## [EXERCISE]
Write out the lines below word for word, leaving out the pictures.

## [SUPPLIED RECORDS]
Segment Open

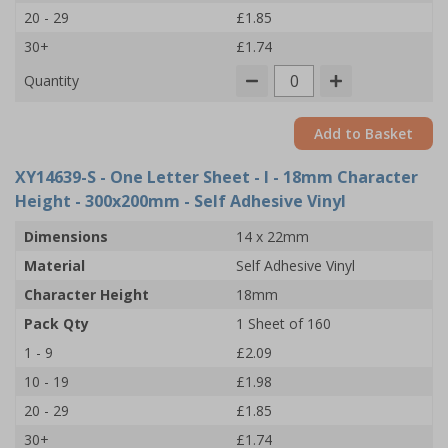
20 - 29
£1.85
30+
£1.74
Quantity
Add to Basket
XY14639-S
- One Letter Sheet - I - 18mm Character
Height - 300x200mm - Self Adhesive Vinyl
Dimensions
14 x 22mm
Material
Self Adhesive Vinyl
Character Height
18mm
Pack Qty
1 Sheet of 160
1 - 9
£2.09
10 - 19
£1.98
20 - 29
£1.85
30+
£1.74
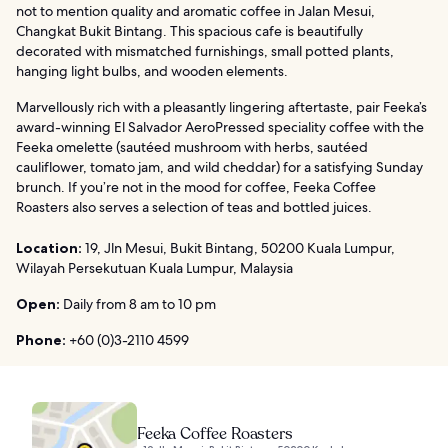
not to mention quality and aromatic coffee in Jalan Mesui,
Changkat Bukit Bintang. This spacious cafe is beautifully
decorated with mismatched furnishings, small potted plants,
hanging light bulbs, and wooden elements.
Marvellously rich with a pleasantly lingering aftertaste, pair Feeka’s
award-winning El Salvador AeroPressed speciality coffee with the
Feeka omelette (sautéed mushroom with herbs, sautéed
cauliflower, tomato jam, and wild cheddar) for a satisfying Sunday
brunch. If you’re not in the mood for coffee, Feeka Coffee
Roasters also serves a selection of teas and bottled juices.
Location:
19, Jln Mesui, Bukit Bintang, 50200 Kuala Lumpur,
Wilayah Persekutuan Kuala Lumpur, Malaysia
Open:
Daily from 8 am to 10 pm
Phone:
+60 (0)3-2110 4599
Feeka Coffee Roasters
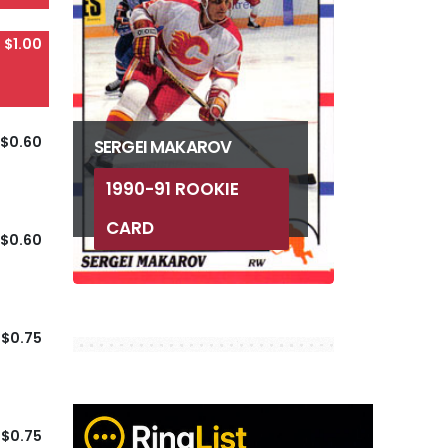
$1.00
$0.60
SERGEI MAKAROV
1990-91 ROOKIE
CARD
$0.60
$0.75
$0.75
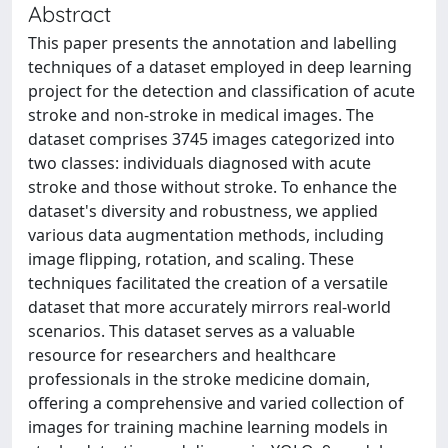
Abstract
This paper presents the annotation and labelling
techniques of a dataset employed in deep learning
project for the detection and classification of acute
stroke and non-stroke in medical images. The
dataset comprises 3745 images categorized into
two classes: individuals diagnosed with acute
stroke and those without stroke. To enhance the
dataset's diversity and robustness, we applied
various data augmentation methods, including
image flipping, rotation, and scaling. These
techniques facilitated the creation of a versatile
dataset that more accurately mirrors real-world
scenarios. This dataset serves as a valuable
resource for researchers and healthcare
professionals in the stroke medicine domain,
offering a comprehensive and varied collection of
images for training machine learning models in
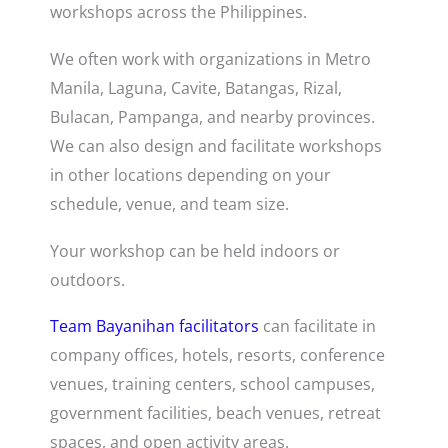
workshops across the Philippines.
We often work with organizations in Metro
Manila, Laguna, Cavite, Batangas, Rizal,
Bulacan, Pampanga, and nearby provinces.
We can also design and facilitate workshops
in other locations depending on your
schedule, venue, and team size.
Your workshop can be held indoors or
outdoors.
Team Bayanihan facilitators
can facilitate in
company offices, hotels, resorts, conference
venues, training centers, school campuses,
government facilities, beach venues, retreat
spaces, and open activity areas.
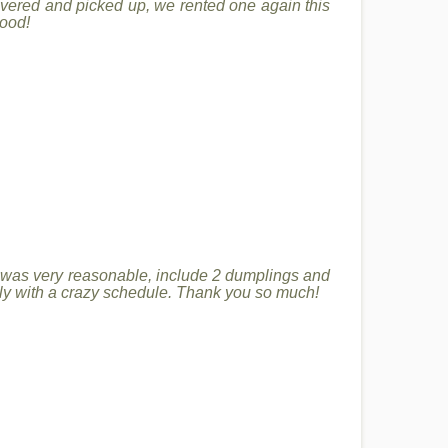
ivered and picked up, we rented one again this
good!
 was very reasonable, include 2 dumplings and
ally with a crazy schedule. Thank you so much!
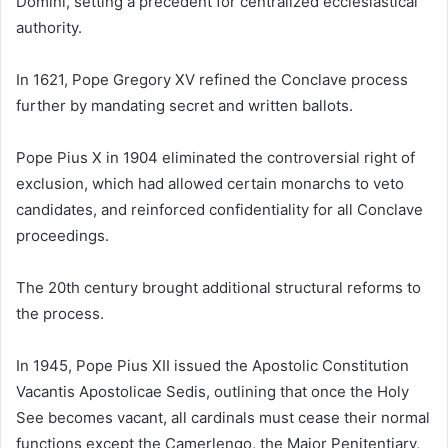
Domini, setting a precedent for centralized ecclesiastical
authority.
In 1621, Pope Gregory XV refined the Conclave process
further by mandating secret and written ballots.
Pope Pius X in 1904 eliminated the controversial right of
exclusion, which had allowed certain monarchs to veto
candidates, and reinforced confidentiality for all Conclave
proceedings.
The 20th century brought additional structural reforms to
the process.
In 1945, Pope Pius XII issued the Apostolic Constitution
Vacantis Apostolicae Sedis, outlining that once the Holy
See becomes vacant, all cardinals must cease their normal
functions except the Camerlengo, the Major Penitentiary,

Segment Closed

## [EXERCISE RESULT]
20 - 29
£1.85
30+
£1.74
Quantity
Add to Basket
XY14639-S
- One Letter Sheet - I - 18mm Character
Height - 300x200mm - Self Adhesive Vinyl
Dimensions
14 x 22mm
Material
Self Adhesive Vinyl
Character Height
18mm
Pack Qty
1 Sheet of 160
1 - 9
£2.09
10 - 19
£1.98
20 - 29
£1.85
30+
£1.74
not to mention quality and aromatic coffee in Jalan Mesui,
Changkat Bukit Bintang. This spacious cafe is beautifully
decorated with mismatched furnishings, small potted plants,
hanging light bulbs, and wooden elements.
Marvellously rich with a pleasantly lingering aftertaste, pair Feeka’s
award-winning El Salvador AeroPressed speciality coffee with the
Feeka omelette (sautéed mushroom with herbs, sautéed
cauliflower, tomato jam, and wild cheddar) for a satisfying Sunday
brunch. If you’re not in the mood for coffee, Feeka Coffee
Roasters also serves a selection of teas and bottled juices.
Location:
19, Jln Mesui, Bukit Bintang, 50200 Kuala Lumpur,
Wilayah Persekutuan Kuala Lumpur, Malaysia
Open:
Daily from 8 am to 10 pm
Phone:
+60 (0)3-2110 4599
Feeka Coffee Roasters
$1.00
$0.60
SERGEI MAKAROV
1990-91 ROOKIE
CARD
$0.60
$0.75
$0.75
Abstract
This paper presents the annotation and labelling
techniques of a dataset employed in deep learning
project for the detection and classification of acute
stroke and non-stroke in medical images. The
dataset comprises 3745 images categorized into
two classes: individuals diagnosed with acute
stroke and those without stroke. To enhance the
dataset's diversity and robustness, we applied
various data augmentation methods, including
image flipping, rotation, and scaling. These
techniques facilitated the creation of a versatile
dataset that more accurately mirrors real-world
scenarios. This dataset serves as a valuable
resource for researchers and healthcare
professionals in the stroke medicine domain,
offering a comprehensive and varied collection of
images for training machine learning models in
workshops across the Philippines.
We often work with organizations in Metro
Manila, Laguna, Cavite, Batangas, Rizal,
Bulacan, Pampanga, and nearby provinces.
We can also design and facilitate workshops
in other locations depending on your
schedule, venue, and team size.
Your workshop can be held indoors or
outdoors.
Team Bayanihan facilitators
can facilitate in
company offices, hotels, resorts, conference
venues, training centers, school campuses,
government facilities, beach venues, retreat
spaces, and open activity areas.
ivered and picked up, we rented one again this
good!
 was very reasonable, include 2 dumplings and
ally with a crazy schedule. Thank you so much!
Domini, setting a precedent for centralized ecclesiastical
authority.
In 1621, Pope Gregory XV refined the Conclave process
further by mandating secret and written ballots.
Pope Pius X in 1904 eliminated the controversial right of
exclusion, which had allowed certain monarchs to veto
candidates, and reinforced confidentiality for all Conclave
proceedings.
The 20th century brought additional structural reforms to
the process.
In 1945, Pope Pius XII issued the Apostolic Constitution
Vacantis Apostolicae Sedis, outlining that once the Holy
See becomes vacant, all cardinals must cease their normal
functions except the Camerlengo, the Major Penitentiary,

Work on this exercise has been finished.